This article is so obsolete, it's literally from the previous century.
What is/was UseNet? Was that the precursor to php bulletin boards in way / the forums of the 90s - 2000s? Would the zoomer equivalent be discord for my generation?
(The pre-web antecedent of Discord would be IRC, latterly stuff like AOL chat rooms.)
And if you think it's weird to read conversations nearly as old as you, I'm a millennial and I've read Usenet conversations older than I.
> And if you think it's weird to read conversations nearly as old as you, I'm a millennial and I've read Usenet conversations older than I.
I first read the Apollo transcripts when I was maybe 8 or 10 years old - this was deep into the 1980s but the Apollo missions were still before my time. Reading such material at 8 or 10 didn't feel unusual.Now, rereading as I near 50, they are surreal. The conversations, and the moon itself, have not changed one bit. But myself and the world around me are unrecognisable to the 10 year old me still reading over my shoulder.

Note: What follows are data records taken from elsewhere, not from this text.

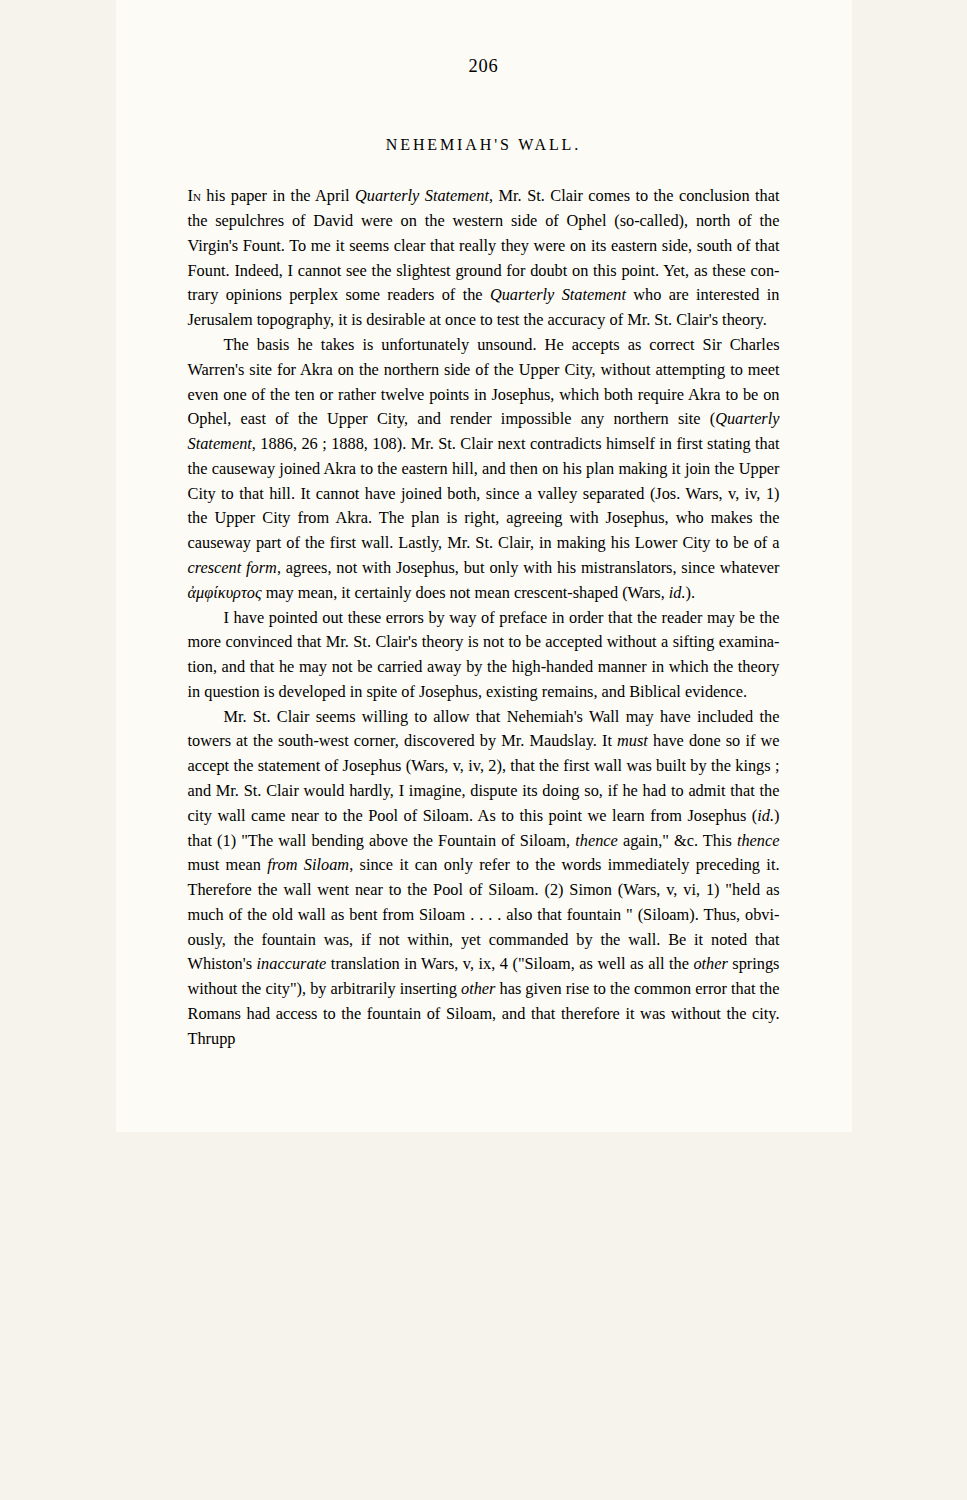206
NEHEMIAH'S WALL.
In his paper in the April Quarterly Statement, Mr. St. Clair comes to the conclusion that the sepulchres of David were on the western side of Ophel (so-called), north of the Virgin's Fount. To me it seems clear that really they were on its eastern side, south of that Fount. Indeed, I cannot see the slightest ground for doubt on this point. Yet, as these contrary opinions perplex some readers of the Quarterly Statement who are interested in Jerusalem topography, it is desirable at once to test the accuracy of Mr. St. Clair's theory.
The basis he takes is unfortunately unsound. He accepts as correct Sir Charles Warren's site for Akra on the northern side of the Upper City, without attempting to meet even one of the ten or rather twelve points in Josephus, which both require Akra to be on Ophel, east of the Upper City, and render impossible any northern site (Quarterly Statement, 1886, 26 ; 1888, 108). Mr. St. Clair next contradicts himself in first stating that the causeway joined Akra to the eastern hill, and then on his plan making it join the Upper City to that hill. It cannot have joined both, since a valley separated (Jos. Wars, v, iv, 1) the Upper City from Akra. The plan is right, agreeing with Josephus, who makes the causeway part of the first wall. Lastly, Mr. St. Clair, in making his Lower City to be of a crescent form, agrees, not with Josephus, but only with his mistranslators, since whatever ἀμφίκυρτος may mean, it certainly does not mean crescent-shaped (Wars, id.).
I have pointed out these errors by way of preface in order that the reader may be the more convinced that Mr. St. Clair's theory is not to be accepted without a sifting examination, and that he may not be carried away by the high-handed manner in which the theory in question is developed in spite of Josephus, existing remains, and Biblical evidence.
Mr. St. Clair seems willing to allow that Nehemiah's Wall may have included the towers at the south-west corner, discovered by Mr. Maudslay. It must have done so if we accept the statement of Josephus (Wars, v, iv, 2), that the first wall was built by the kings ; and Mr. St. Clair would hardly, I imagine, dispute its doing so, if he had to admit that the city wall came near to the Pool of Siloam. As to this point we learn from Josephus (id.) that (1) "The wall bending above the Fountain of Siloam, thence again," &c. This thence must mean from Siloam, since it can only refer to the words immediately preceding it. Therefore the wall went near to the Pool of Siloam. (2) Simon (Wars, v, vi, 1) "held as much of the old wall as bent from Siloam . . . . also that fountain " (Siloam). Thus, obviously, the fountain was, if not within, yet commanded by the wall. Be it noted that Whiston's inaccurate translation in Wars, v, ix, 4 ("Siloam, as well as all the other springs without the city"), by arbitrarily inserting other has given rise to the common error that the Romans had access to the fountain of Siloam, and that therefore it was without the city. Thrupp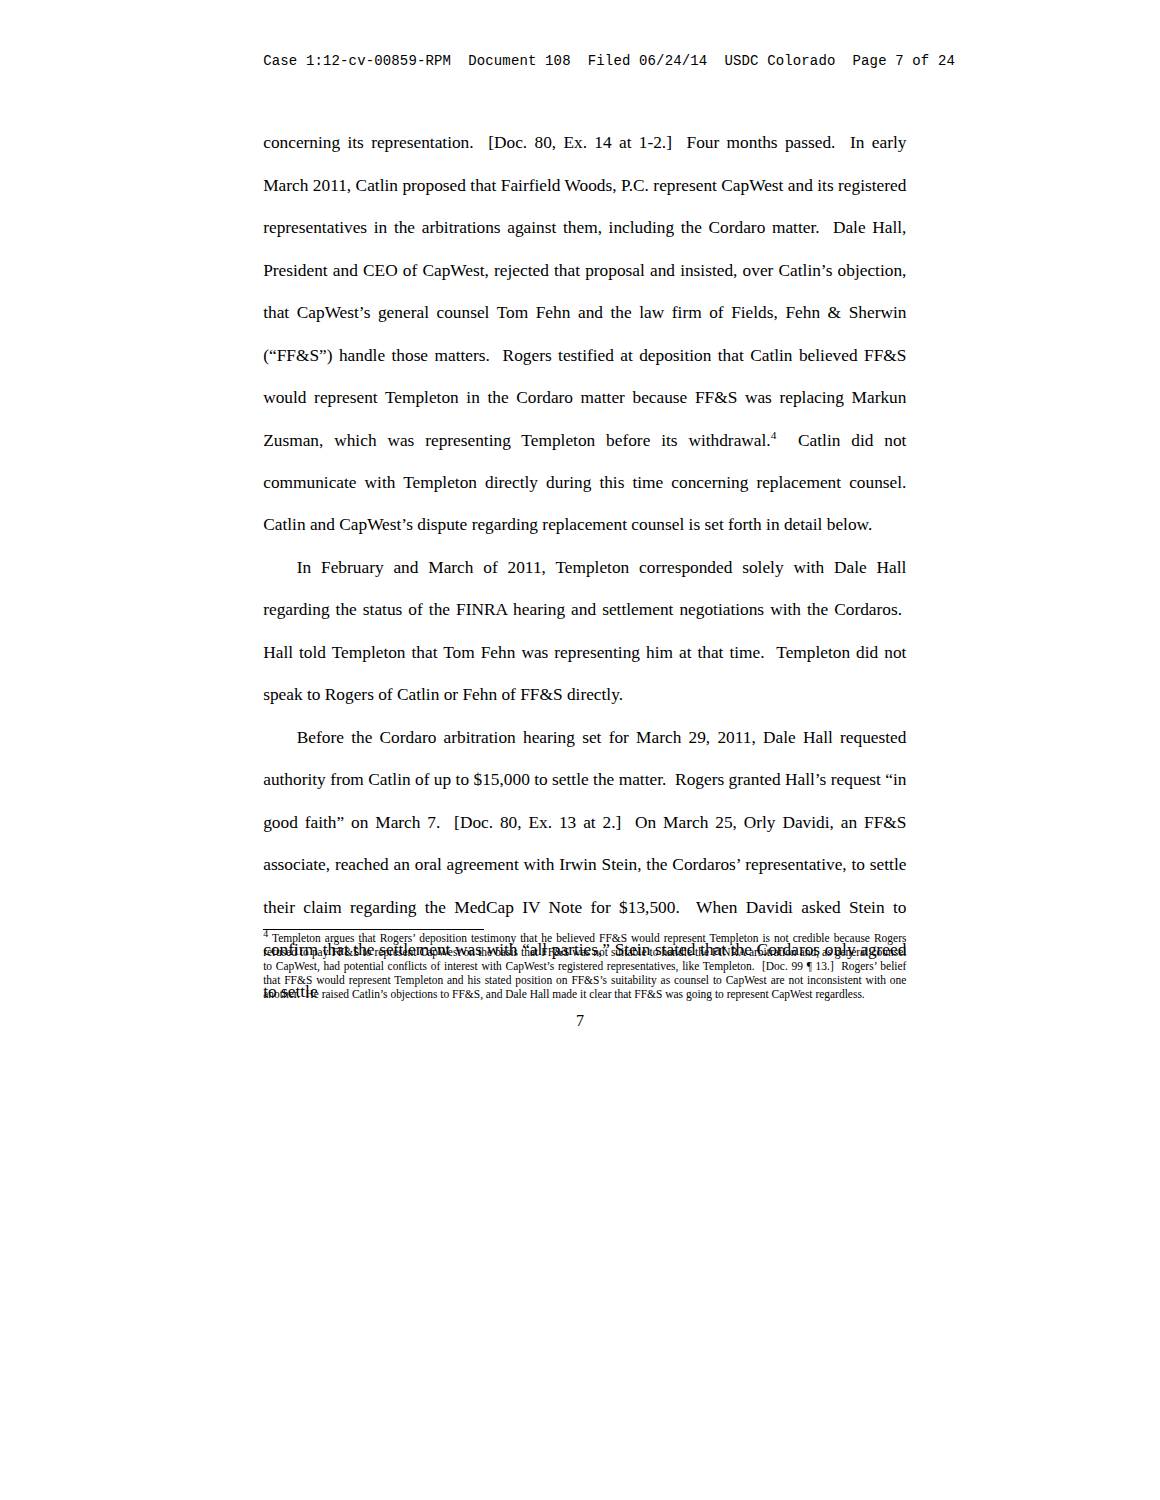Case 1:12-cv-00859-RPM Document 108 Filed 06/24/14 USDC Colorado Page 7 of 24
concerning its representation. [Doc. 80, Ex. 14 at 1-2.] Four months passed. In early March 2011, Catlin proposed that Fairfield Woods, P.C. represent CapWest and its registered representatives in the arbitrations against them, including the Cordaro matter. Dale Hall, President and CEO of CapWest, rejected that proposal and insisted, over Catlin’s objection, that CapWest’s general counsel Tom Fehn and the law firm of Fields, Fehn & Sherwin (“FF&S”) handle those matters. Rogers testified at deposition that Catlin believed FF&S would represent Templeton in the Cordaro matter because FF&S was replacing Markun Zusman, which was representing Templeton before its withdrawal.4 Catlin did not communicate with Templeton directly during this time concerning replacement counsel. Catlin and CapWest’s dispute regarding replacement counsel is set forth in detail below.
In February and March of 2011, Templeton corresponded solely with Dale Hall regarding the status of the FINRA hearing and settlement negotiations with the Cordaros. Hall told Templeton that Tom Fehn was representing him at that time. Templeton did not speak to Rogers of Catlin or Fehn of FF&S directly.
Before the Cordaro arbitration hearing set for March 29, 2011, Dale Hall requested authority from Catlin of up to $15,000 to settle the matter. Rogers granted Hall’s request “in good faith” on March 7. [Doc. 80, Ex. 13 at 2.] On March 25, Orly Davidi, an FF&S associate, reached an oral agreement with Irwin Stein, the Cordaros’ representative, to settle their claim regarding the MedCap IV Note for $13,500. When Davidi asked Stein to confirm that the settlement was with “all parties,” Stein stated that the Cordaros only agreed to settle
4 Templeton argues that Rogers’ deposition testimony that he believed FF&S would represent Templeton is not credible because Rogers refused to pay FF&S to represent CapWest on the basis that FF&S was not suitable to handle the FINRA arbitration and, as general counsel to CapWest, had potential conflicts of interest with CapWest’s registered representatives, like Templeton. [Doc. 99 ¶ 13.] Rogers’ belief that FF&S would represent Templeton and his stated position on FF&S’s suitability as counsel to CapWest are not inconsistent with one another. He raised Catlin’s objections to FF&S, and Dale Hall made it clear that FF&S was going to represent CapWest regardless.
7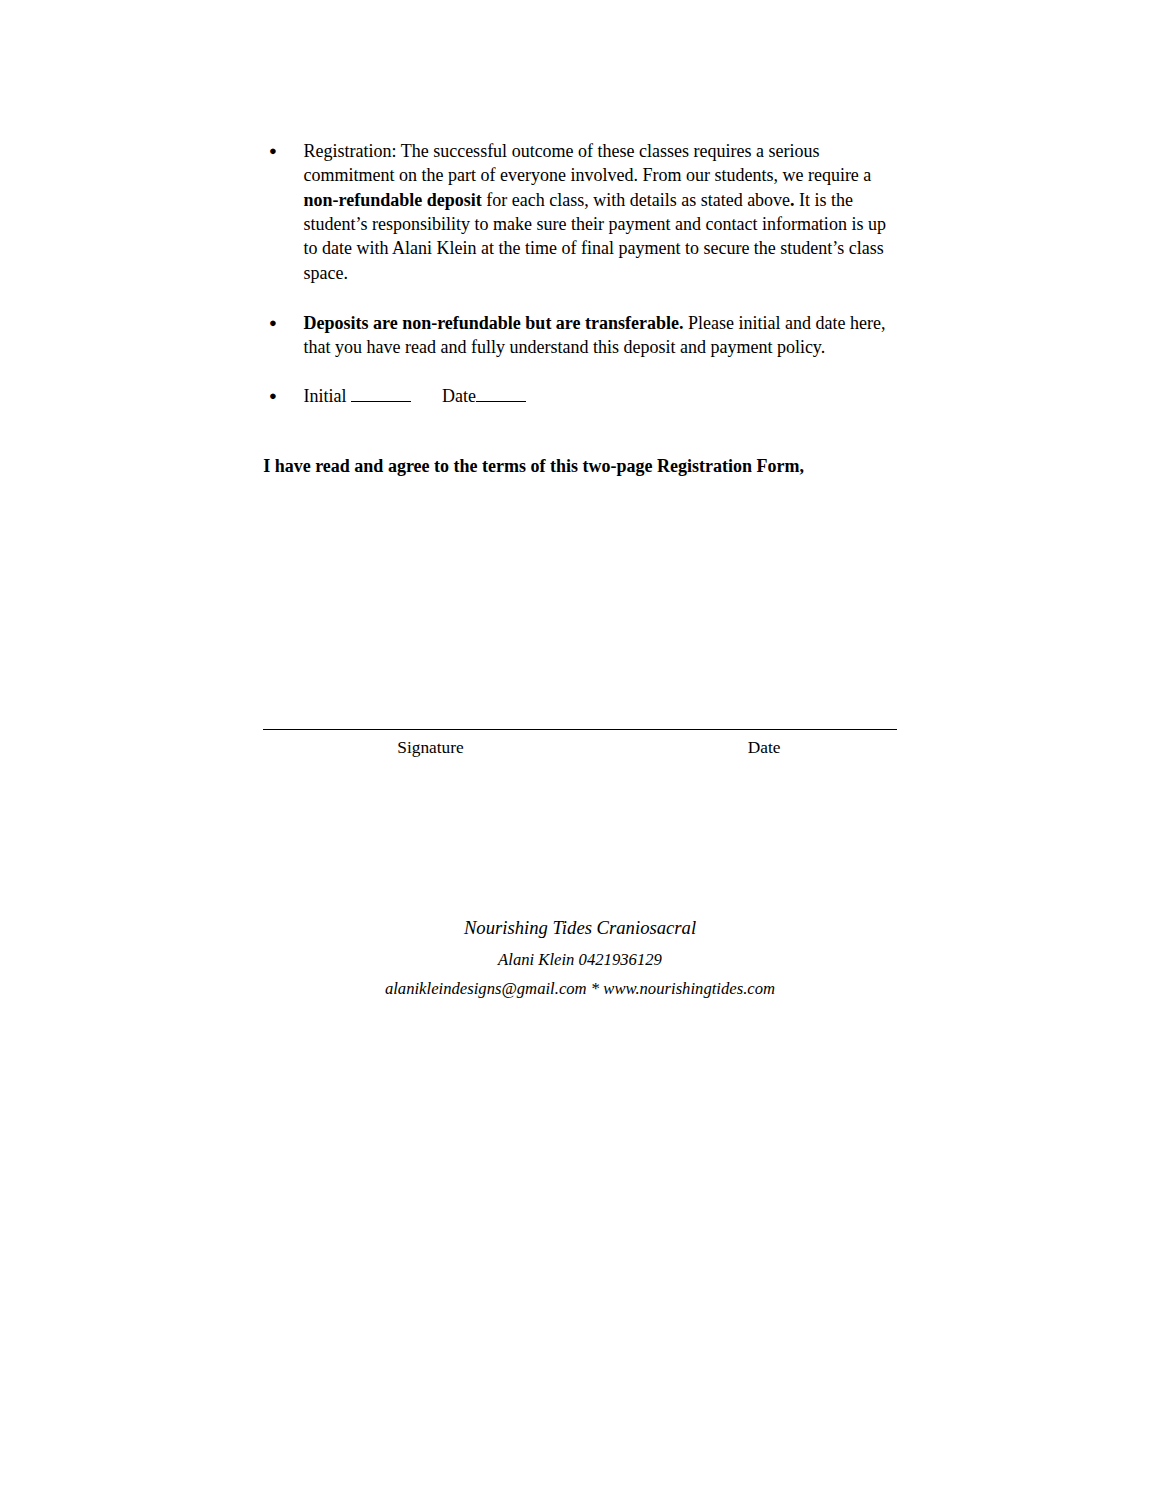Registration: The successful outcome of these classes requires a serious commitment on the part of everyone involved. From our students, we require a non-refundable deposit for each class, with details as stated above. It is the student’s responsibility to make sure their payment and contact information is up to date with Alani Klein at the time of final payment to secure the student’s class space.
Deposits are non-refundable but are transferable. Please initial and date here, that you have read and fully understand this deposit and payment policy.
Initial Date
I have read and agree to the terms of this two-page Registration Form,
Signature
Date
Nourishing Tides Craniosacral
Alani Klein 0421936129
alanikleindesigns@gmail.com * www.nourishingtides.com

There isn't a Zoomer equivalent, because the internet has been locked down since then, and anyone who attempts to offer an uncensored and uncensorable forum gets brigaded and maybe swatted, then cut off from the banking system.
But Usenet still exists.
You can learn fast today, and then continue tomorrow, and next month, and next year, and if you remain curious, half a lifetime later you are still learning.
I'll finish the article in 24 hrs - 10 years approx.
Dont post this garbage again.
There’s ageism in tech and starting career earlier is better.